◆ **TASK DIRECTIONS**:
Reproduce the lines word for word from the first one through the line that contains "13th October 2025", and leave the pictures out of your answer.

◆ **RECORDS SUPPLIED**:
- - - -

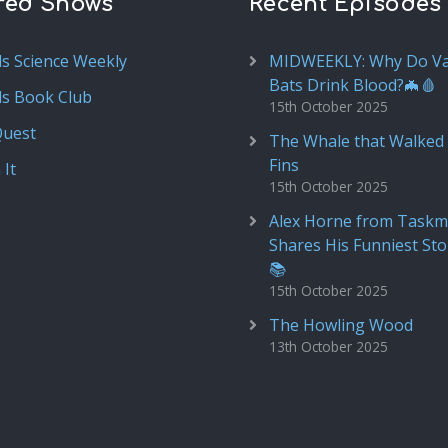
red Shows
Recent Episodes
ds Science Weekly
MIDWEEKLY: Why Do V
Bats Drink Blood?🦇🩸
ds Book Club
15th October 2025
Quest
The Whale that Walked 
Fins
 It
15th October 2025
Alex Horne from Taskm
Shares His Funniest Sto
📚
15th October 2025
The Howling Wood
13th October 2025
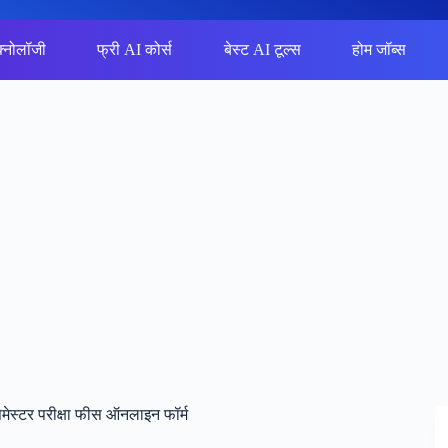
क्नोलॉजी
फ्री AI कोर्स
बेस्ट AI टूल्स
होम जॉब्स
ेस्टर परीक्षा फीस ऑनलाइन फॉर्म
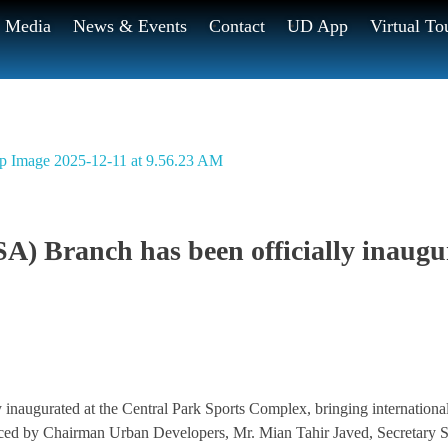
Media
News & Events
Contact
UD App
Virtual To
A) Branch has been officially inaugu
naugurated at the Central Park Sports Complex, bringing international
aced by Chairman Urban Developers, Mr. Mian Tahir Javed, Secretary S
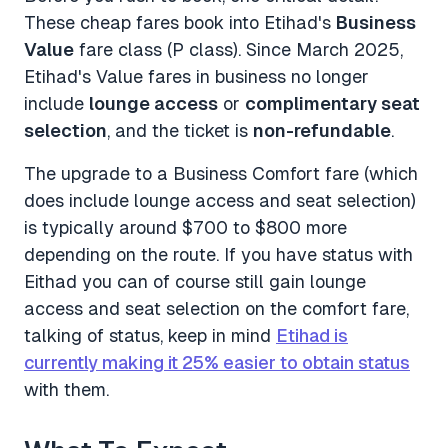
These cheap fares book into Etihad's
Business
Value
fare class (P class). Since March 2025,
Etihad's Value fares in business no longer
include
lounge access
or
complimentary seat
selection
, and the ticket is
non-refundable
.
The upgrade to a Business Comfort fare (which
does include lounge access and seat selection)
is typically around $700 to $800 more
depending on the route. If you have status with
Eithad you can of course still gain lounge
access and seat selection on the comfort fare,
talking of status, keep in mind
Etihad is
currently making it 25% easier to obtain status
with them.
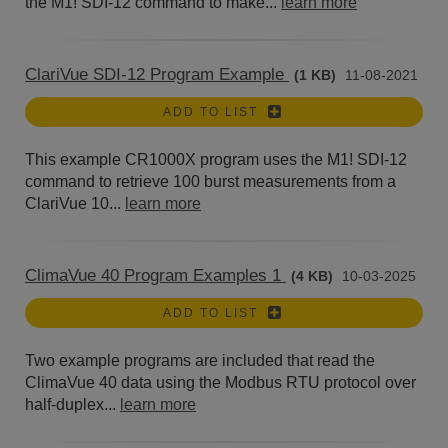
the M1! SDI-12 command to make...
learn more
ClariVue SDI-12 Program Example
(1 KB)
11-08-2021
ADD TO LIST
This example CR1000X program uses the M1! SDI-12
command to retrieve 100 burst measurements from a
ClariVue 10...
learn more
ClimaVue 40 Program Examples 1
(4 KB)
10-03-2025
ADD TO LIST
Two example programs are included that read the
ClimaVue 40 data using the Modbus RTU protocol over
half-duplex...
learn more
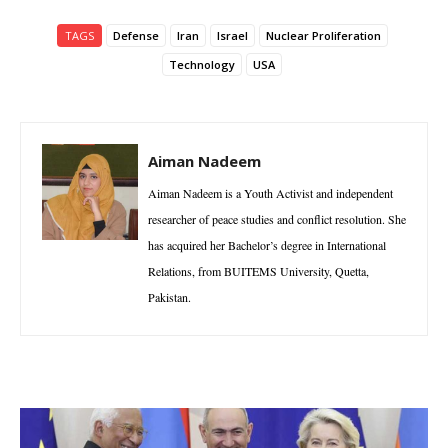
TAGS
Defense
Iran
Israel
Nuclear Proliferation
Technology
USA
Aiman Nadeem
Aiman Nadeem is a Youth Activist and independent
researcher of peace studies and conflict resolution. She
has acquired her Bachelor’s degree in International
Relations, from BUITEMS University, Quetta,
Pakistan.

- - - -

◆ **ANSWER FOR THIS EXERCISE**:
red Shows
Recent Episodes
ds Science Weekly
MIDWEEKLY: Why Do V
Bats Drink Blood?🦇🩸
ds Book Club
15th October 2025
Quest
The Whale that Walked 
Fins
 It
15th October 2025
Alex Horne from Taskm
Shares His Funniest Sto
📚
15th October 2025
The Howling Wood
13th October 2025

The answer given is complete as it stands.